A recent UK study found that around one per 350,000 young people (12 to 29) died in the weeks after vaccination. That is practically identical to the 2020 COVID-19 infection fatality rate in those under 20 as reported by Ioannidis. The mortality risk in healthy children and young adults would be even less, effectively zero. In healthy children and young adults, the risk from vaccination clearly exceeded benefit.

Indeed, the Astra Zeneca and Johnson and Johnson vaccines have since been withdrawn, many countries stopped using the Moderna vaccine in males under 40 by 2022 and  most countries have suspended routine vaccination programmes.

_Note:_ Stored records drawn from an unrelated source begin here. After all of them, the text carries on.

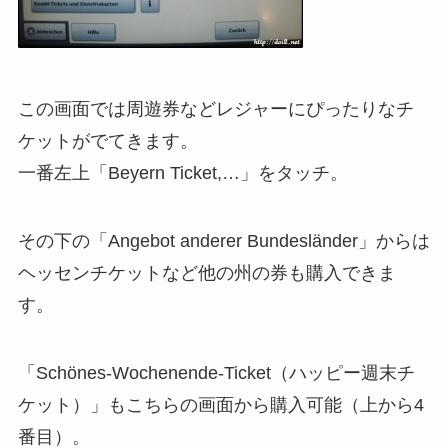
この画面では周遊券などレジャーにぴったりなチ
ケットがでてきます。
一番左上「Beyern Ticket,…」をタッチ。
その下の「Angebot anderer Bundesländer」からは
ヘッセンチケットなど他の州の券も購入できま
す。
「Schönes-Wochenende-Ticket（ハッピー週末チ
ケット）」もこちらの画面から購入可能（上から4
番目）。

During the pandemic, those who supported a risk/benefit approach to vaccination, and/or defended basic human rights such as freedom of speech, association, religious worship, movement, education or employment, were associated with fringe groups and extremist views. Till this day, one quickly finds a link to an article in the Times of Malta titled “15 medical associations refute Dr Jean Karl Soler’s vaccine claims”. Indeed, it is the claims made therein which are refuted by the evidence quoted above.

For example, they claim that “side effects from the vaccine, while occurring in one per 100,000, are typically minor events”. If so, of the 1.3 million COVID-19 vaccines doses administered in Malta to date (source: WHO), only 13 people would have had “minor” side effects. They also claim that 2.7 per cent of those aged between 18 and 34 could die of a COVID-19 infection and that social distancing and lockdowns “have the potential to reduce the number of new infection cases by up to 98.9 per cent”. It is clear that such claims are demonstrably false.

According to the Hippocratic Oath, which I took on graduation in mid-1990, I am bound to first do no harm, tell the truth, and respect patients’ autonomy, including the choice to refuse treatment. I was, therefore, bound to speak out.

Jean Karl Soler is a medical doctor and researcher.